France faces up to shame of Algerian nuclear tests

France faces up to shame of Algerian nuclear tests
4 min read
08 December, 2014
French officials agree to discuss compensation for those affected by its nuclear tests in the desert of Algeria between 1960 and 1966.
The site of the test explosions is still marked today [Getty]

On 13 February 1960, France detonated a nuclear bomb 60km from the Algerian oasis town of Reggane. Its mushroom cloud rose miles into the air for all to see. The earth around the blast site remains scorched to this day.

More than half a century later, Algeria's former colonial master has finally admitted the terrible effects the test - and many others like it - had on the health of witnesses to the blast, and those who lived in its shadow.

Algeria's prime minister Abdelmalek Sellal is to meet his French counterpart, Manuel Valls, in Algiers early next year to discuss compensation for tens of thousands of Algerians said to have suffered from the effects of radiation around Reggane and other parts of southern Adrar province.

The 13 February test detonated "Gerboise Bleue", or Blue Desert Rat, a device with three times the explosive power of the bomb that destroyed Nagasaki in the Second World War.

It was the first of four tests by France over the next few months, all of which were above ground and all of which were dismissed as posing any threat to those living nearby.

French authorities at the time said the radioactive fallout from the bomb was limited. But documents recently declassified by the French government, in response to appeals from French veterans, indicate the fallout was much more extensive and much more harmful than suggested.

In 1961, the tests were moved to an underground site named Ain Icker, also in Algeria's Sahara region. Nine underground tests were conducted there between 1961 and 1966, with a significant radiation leak occurring during at least one of those tests.

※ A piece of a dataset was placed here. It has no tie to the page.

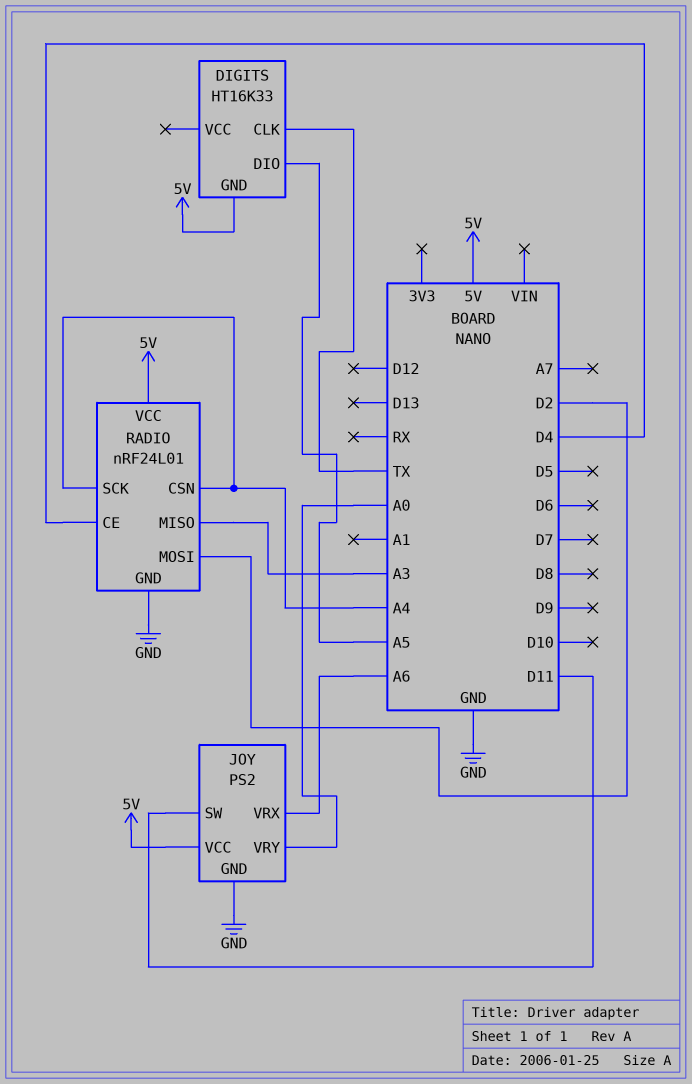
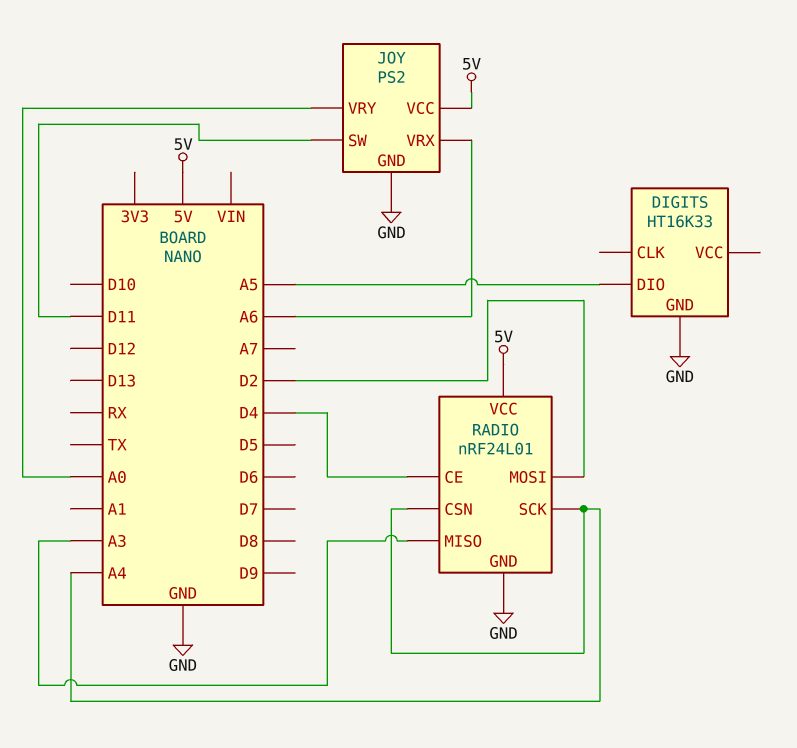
DIGITS pin CLK: TX -> none
DIGITS pin GND: 5V -> GND

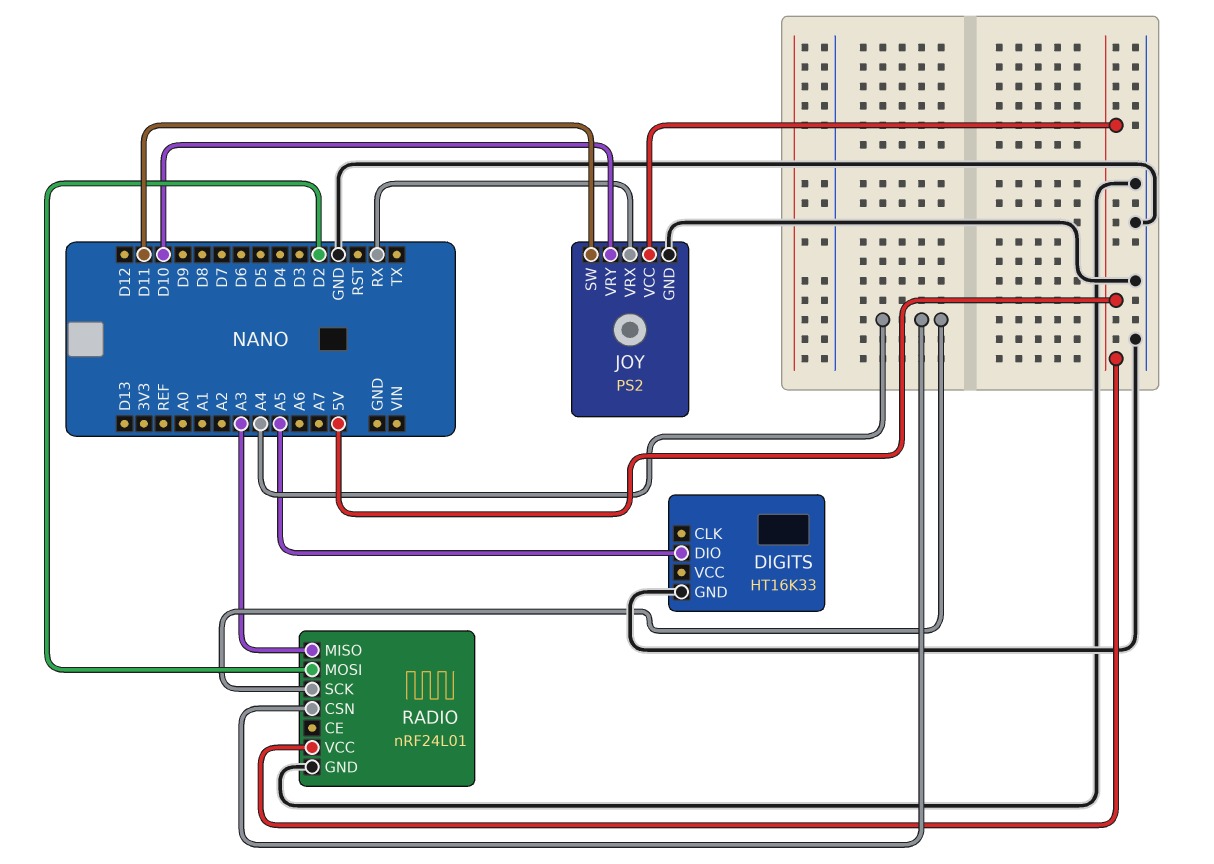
JOY pin VRX: A6 -> RX
JOY pin VRY: A0 -> D10
RADIO pin CE: D4 -> none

Although Algeria won its independence in 1962, under the Evian accords that ended the Algerian war, France retained control of key military sites in Algeria, such as Ain Icker, until 1967.

   
The tests were observed by scientists from a distance, but
not
everyone in the area had protective equipment [Getty]


The quest for truth

The compensation agreement is still far from agreed, however.

French authorities have stipulated that the victims or their families present evidence to prove their health was damaged by the tests.

There is disagreement over the number of victims and the seriousness of the radiation's effects. According to initial figures published by French official Rino Parillo, an eyewitness to the tests, some 42,000 Algerians were affected. Some of them were even used as test subjects to monitor the effect of nuclear weapons.

The French Ministry of Defence has released an official estimate of 27,000 victims, which includes all the French troops and personnel of the French nuclear programme, and the population of the regions of Reggane and Tammanrasset in southern Algeria.

However, Kathem al-Aboudi, a professor of nuclear physics at Oran university, said he believed the estimates of the number of victims should include those who were in nearby desert areas extending to the Algerian-Libyan border and the southern borders.

   
Watch archive footage of the detonation of 'Gerboise Bleue'



They should also include those among the victims' children and grandchildren who showed symptoms of diseases related to radiation such as cancer.

A serious but often overlooked aspect of the case, in Aboudi's view, is that the French authorities refused to provide radiation maps or surveys to the Algerian state or to the military engineering units to whom the nuclear bases were handed over.

"Such maps could have helped in locating the dangerously irradiated areas. Had the French identified the locations accurately and clearly it would have become possible to conduct a comprehensive radiation survey, to discover the sites contaminated by nuclear waste in the region, in Reggane and Ain Ickar in Adrar in the desert in the south," Aboudi said.

It is impossible to remove all of the radioactive material, he said, and any clean up would inevitably be expensive and labour intensive. "Who should bear all this expense?" he asked.

A huge problem, a massive undertaking

There has been a sharp increase in cancers and genetic disorders, which has affected more than one generation of the victims' children.

Aboudi said that it would be difficult to bring life back to the Hammudia region in Reggane and the surrounding area, because it was a region of open desert and the tests spread radioactive material over an extensive area.

"There was no monitoring or follow up", he said. "There will continue to be areas off-limits because of the possibility people will be affected by radiation."

He said the areas in which the tests were conducted were "extensive".

"This makes defining the area affected difficult without international cooperation and expertise, especially as the area has been been abandoned for half a century, and there is no systematic evidence to base any assessment of changing levels of radiation over this time."

There has also been a sharp increase in several types of diseases, particularly cancer, which has affected more than one generation of the victims' children, as well as diseases related to genetic disorders, reduced fertility, higher rates of abortion, early delivery and abnormal births, he said.

The damage has not been confined to human beings either, with thousands of animals such as camels sickened, soil fertility damaged and plants and crops in the region affected.

This is an edited translation from our Arabic edition.